At past CIES annual conferences, few presentations have been devoted to the teaching of comparative education. This is surprising given that the future of the field rests, in part, on how we train comparativists. What methods and materials are used in the teaching of comparative education? What are the essential topics to be covered? This panel will discuss such topics and consider a proposal for a new Special Interest Group devoted to teaching comparative education. It will describe CIECAP (Comparative and International Education Course Archive Project), which has become a web-based resource of comparative education outlines from universities throughout the world hosted since 2003 by Loyola University Chicago, and CEIMA (Comparative Education Instructional Materials Archive), launched in 2006 at Bowling Green State University, which is an electronic website for the gathering and sharing of teaching resources among comparative educators. This panel will offer comparativists a forum for discussing both comparative education’s place in the social foundations of education and the contours and trends of the field as defined by course syllabi, teaching materials, and graduate programs worldwide.

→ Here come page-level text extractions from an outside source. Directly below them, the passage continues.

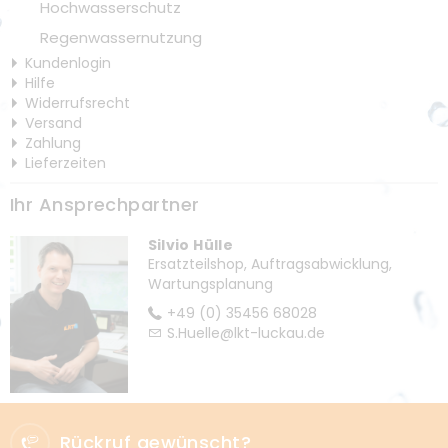
Hochwasserschutz
Regenwassernutzung
Kundenlogin
Hilfe
Widerrufsrecht
Versand
Zahlung
Lieferzeiten
Ihr Ansprechpartner
Silvio Hülle
Ersatzteilshop, Auftragsabwicklung,
Wartungsplanung
+49 (0) 35456 68028
S.Huelle@lkt-luckau.de
Rückruf gewünscht?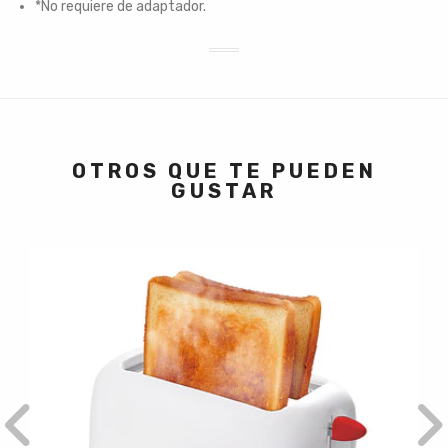
*No requiere de adaptador.
OTROS QUE TE PUEDEN
GUSTAR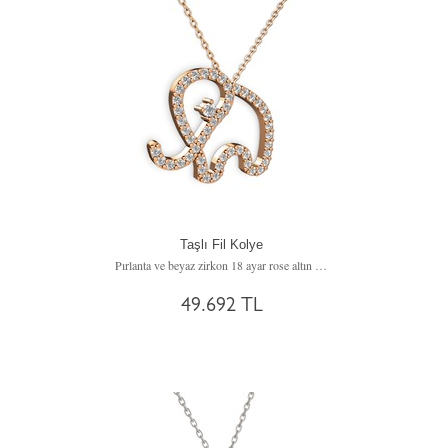
Taşlı Fil Kolye
Pırlanta ve beyaz zirkon 18 ayar rose altın kolye (0.036 karat, 40 cm rose altın rolo zincir)
49.692 TL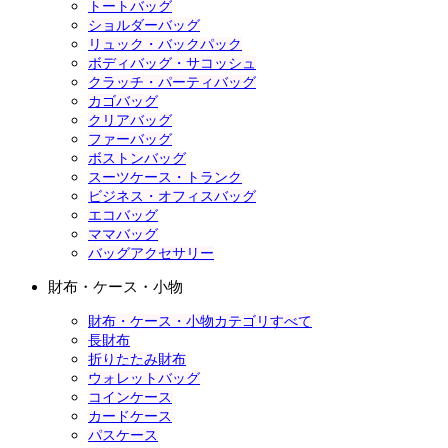
トートバッグ
ショルダーバッグ
リュック・バックパック
ボディバッグ・サコッシュ
クラッチ・パーティバッグ
カゴバッグ
クリアバッグ
ファーバッグ
ボストンバッグ
スーツケース・トランク
ビジネス・オフィスバッグ
エコバッグ
ママバッグ
バッグアクセサリー
財布・ケース・小物
財布・ケース・小物カテゴリすべて
長財布
折りたたみ財布
ウォレットバッグ
コインケース
カードケース
パスケース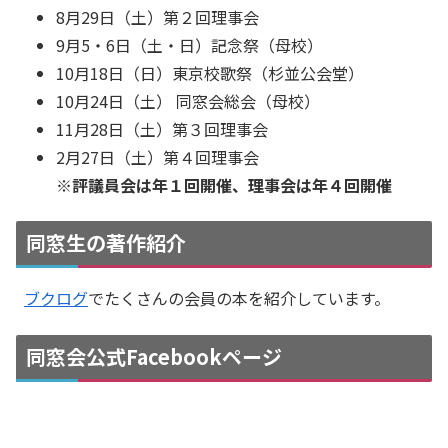
8月29日（土）第２回理事会
9月5・6日（土・日）記念祭（母校）
10月18日（日）東京校歌祭（杉並公会堂）
10月24日（土） 同窓会総会（母校）
11月28日（土）第３回理事会
2月27日（土）第４回理事会
※評議員会は年１回開催、理事会は年４回開催
同窓生の著作紹介
ブクログ
でたくさんの会員の本を紹介しています。
同窓会公式Facebookページ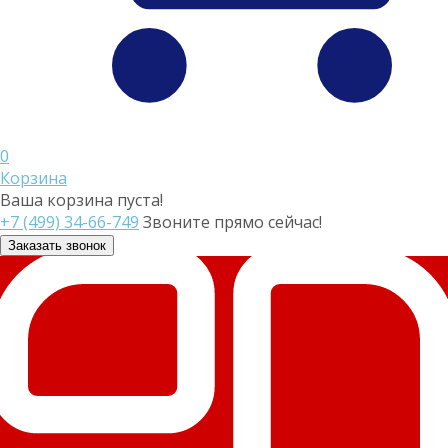
0
Корзина
Ваша корзина пуста!
+7 (499) 34-66-749
Звоните прямо сейчас!
Заказать звонок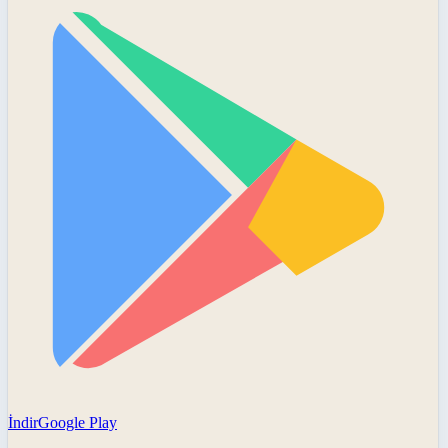
İndir
Google Play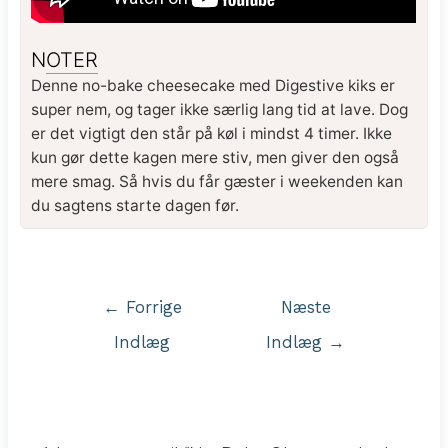
NOTER
Denne no-bake cheesecake med Digestive kiks er
super nem, og tager ikke særlig lang tid at lave. Dog
er det vigtigt den står på køl i mindst 4 timer. Ikke
kun gør dette kagen mere stiv, men giver den også
mere smag. Så hvis du får gæster i weekenden kan
du sagtens starte dagen før.
Indlægsnavigation
←
Forrige
Næste
Indlæg
Indlæg
→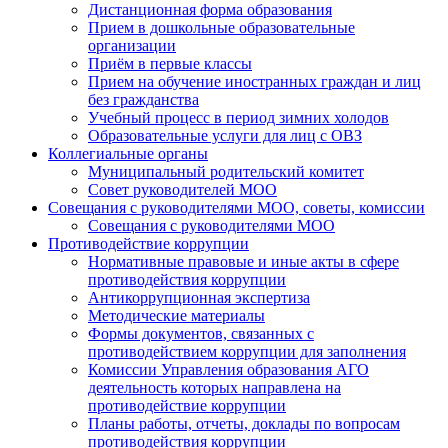
Дистанционная форма образования
Прием в дошкольные образовательные
организации
Приём в первые классы
Прием на обучение иностранных граждан и лиц
без гражданства
Учебный процесс в период зимних холодов
Образовательные услуги для лиц с ОВЗ
Коллегиальные органы
Муниципальный родительский комитет
Совет руководителей МОО
Совещания с руководителями МОО, советы, комиссии
Совещания с руководителями МОО
Противодействие коррупции
Нормативные правовые и иные акты в сфере
противодействия коррупции
Антикоррупционная экспертиза
Методические материалы
Формы документов, связанных с
противодействием коррупции для заполнения
Комиссии Управления образования АГО
деятельность которых направлена на
противодействие коррупции
Планы работы, отчеты, доклады по вопросам
противодействия коррупции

Title: The Comparative and International Education Course Archive Project: Discerning World-wide Trends in the Teaching of Comparative Education
In the first issue of Comparative Education Review in June, 1957, George Z. F. Bereday speculated that, Professors using textbooks in comparative education are probably divided into two classes: those who like a comprehensive and systematic treatment, and like to arrange their courses to follow such a treatment; and those who consider textbooks as supplementary reading and are more interested in particular presentations than in comprehensiveness. (p. 3) Is this still the case? Similarly, in 1963, Bereday offered readers the chance to analyze the syllabus for what was likely the first comparative education course ever taught, James Russell’s “Comparative Study of Educational Systems” taught at Teacher’s College during the 1899-1900 school year. How do comparative education syllabi differ today? The Center for Comparative Education at Loyola University Chicago sought to answer these questions when it launched the Comparative and International Education Course Archive Project (CIECAP) in 2003.
This paper will present the results of two CIECAP initiatives. First, we will offer an analysis of comparative education syllabi. Our analysis will consider how the theoretical, methodological, and thematic frameworks employed in the teaching of comparative education, as well as the most frequently cited scholars and commonly used texts, have changed over time. Second, we will present the results of the newest CIECAP initiative, a survey of comparative education graduate programs worldwide. Specifically, we will discuss how graduate programs define comparative education, how they prepare comparativists academically, and the settings in which graduates of comparative education programs seek and find employment.
Bereday, G.Z.F. (1963). James Russell’s syllabus of the first academic course in comparative education. Comparative Education Review, 7(2), 189-196.
Bereday, G.Z.F. (1957). A note on textbooks in comparative education. Comparative Education Review, 1(1), 3-4.